In 1947 Air Force Project RAND—then a branch of Douglas Aircraft, but soon to become the independent RAND Corporation—decided that it needed to recruit social scientists to aid it in its studies of prospective military technologies. As a step forward it held a conference of social scientists that September. The director of natural sciences at the Rockefeller Foundation, mathematician Warren Waver, delivered the conference’s opening remarks.

The beginning of Warren Weaver's speech to open the RAND conference on social science

The characteristically jokey opening to Warren Weaver’s opening remarks to the RAND Corporation’s 1947 conference on social science. People from technical fields moonlighting in the social sciences are prominently mentioned. The president of the New Jersey Telephone Company was Chester Barnard, who would soon become president of the Rockefeller Foundation. Document source: Papers of Edward L. Bowles, Box 44, Folder 4, Library of Congress Manuscript Division.

○ ○ ○ ○

**Tasks**
a – Name every organization mentioned in the passage about the 1947 RAND social science conference.
b – Continue the passage about the 1947 RAND social science conference from its final sentence.

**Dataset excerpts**
○ ○ ○ ○

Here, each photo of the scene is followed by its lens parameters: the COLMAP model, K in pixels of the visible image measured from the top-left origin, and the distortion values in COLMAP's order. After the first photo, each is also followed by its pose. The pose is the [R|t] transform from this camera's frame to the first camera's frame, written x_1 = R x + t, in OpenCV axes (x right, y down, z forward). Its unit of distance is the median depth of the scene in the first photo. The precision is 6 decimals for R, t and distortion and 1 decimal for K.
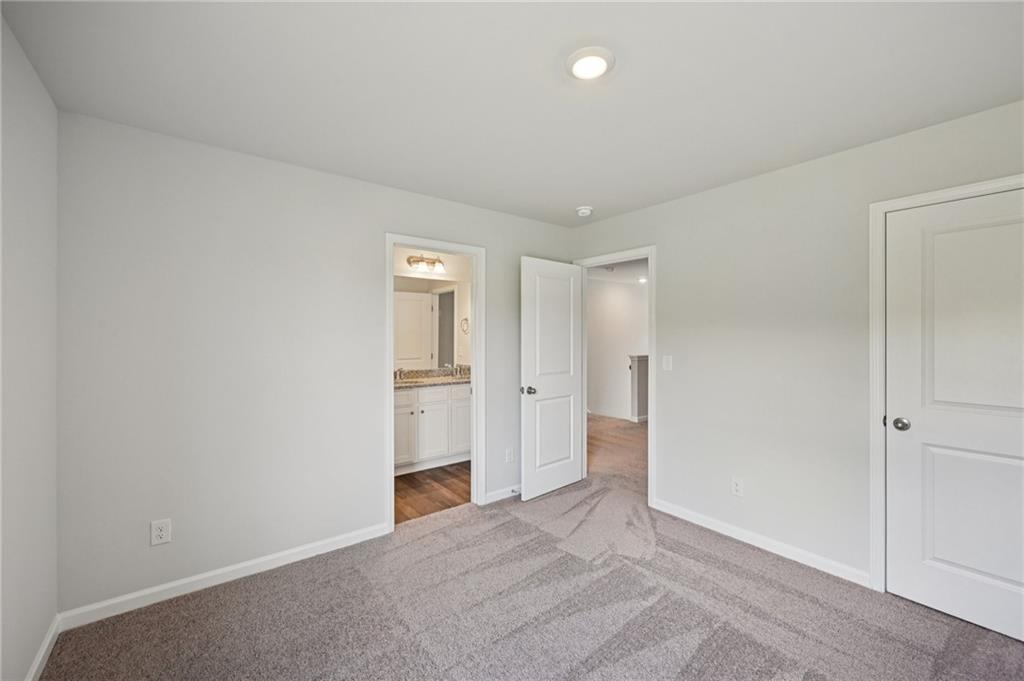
lens RADIAL K [[409.0, 0, 513.5], [0, 409.0, 339.7], [0, 0, 1]] dist [-0.001384, 0.000374]
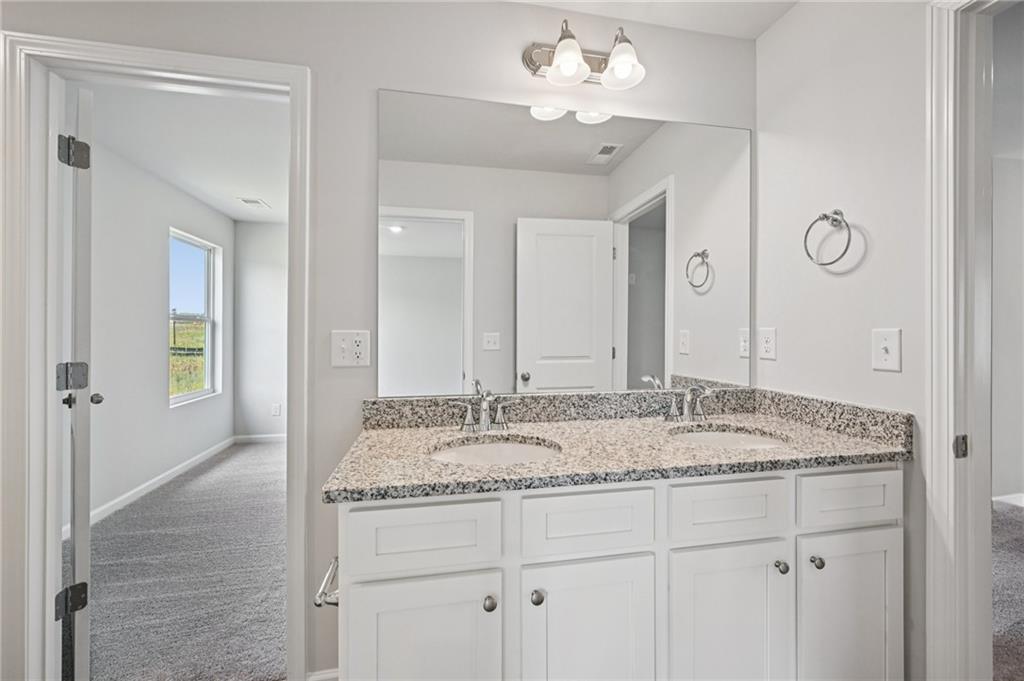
lens RADIAL K [[409.0, 0, 503.8], [0, 409.0, 332.6], [0, 0, 1]] dist [-0.001384, 0.000374]
pose [[0.883613, 0.004064, -0.468201, -0.107413], [-0.006677, 0.999970, -0.003922, 0.023966], [0.468171, 0.006592, 0.883613, 0.630771]]
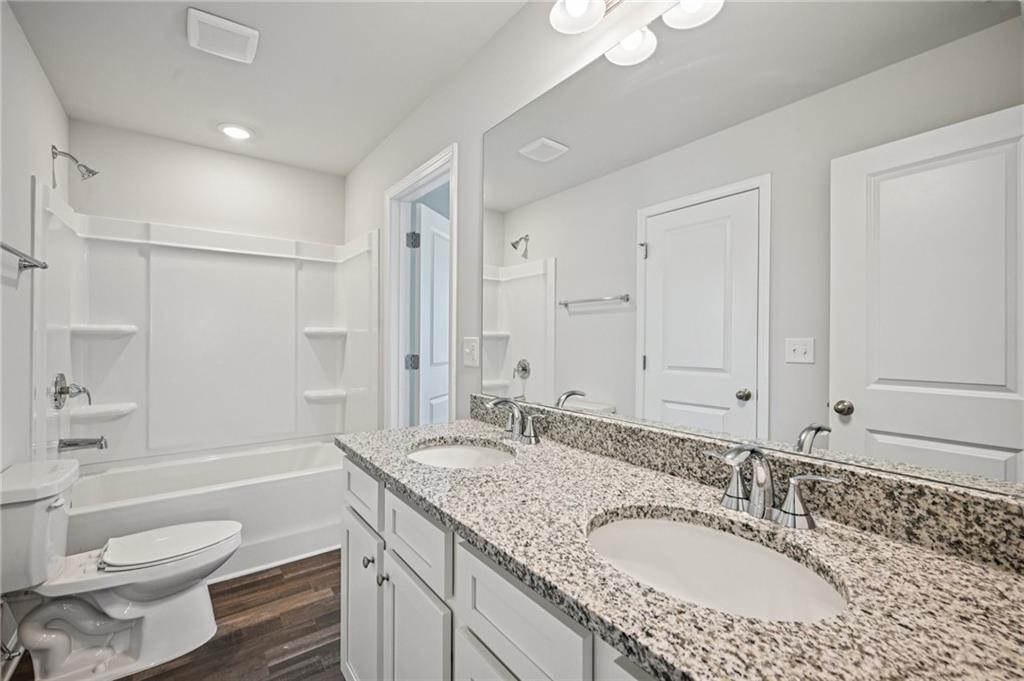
lens RADIAL K [[425.7, 0, 512.4], [0, 425.7, 342.2], [0, 0, 1]] dist [-0.001679, -0.000104]
pose [[-0.019223, 0.017200, -0.999667, 0.026455], [-0.004050, 0.999842, 0.017281, 0.019720], [0.999807, 0.004381, -0.019150, 0.860927]]
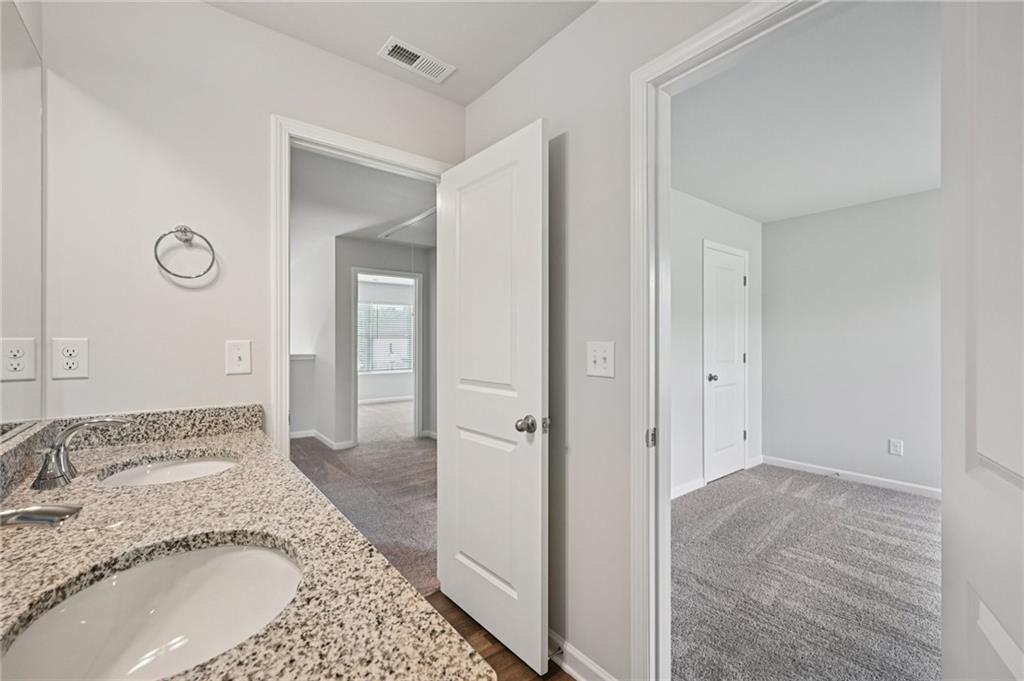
lens RADIAL K [[425.7, 0, 519.8], [0, 425.7, 342.8], [0, 0, 1]] dist [-0.001679, -0.000104]
pose [[-0.007312, 0.003748, 0.999966, -0.327473], [0.004007, 0.999985, -0.003719, 0.022460], [-0.999965, 0.003979, -0.007327, 0.736788]]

○ ○ ○ ○

**Responses**
a – Air Force Project RAND, Douglas Aircraft, RAND Corporation, Rockefeller Foundation, New Jersey Telephone Company, Library of Congress Manuscript Division

b –
Asking the rhetorical question of why they had assembled there, Weaver began by explaining: “I take it that every person in this room is fundamentally interested and devoted to what you can just broadly call the rational life.”

As I note in a parallel post at Ether Wave Propaganda, the remark was first quoted in journalist Fred Kaplan’s 1983 book The Wizards of Armageddon, where it is truncated and explained in such a way that it appears to augur an attempt to marshall social scientists into an attempt “impose” a rational order on military strategy and national policy. The “rational life” quote has been used by a number of other authors since Kaplan’s book appeared, and the meaning of the term has always been taken for granted. This post explores what Weaver had in mind.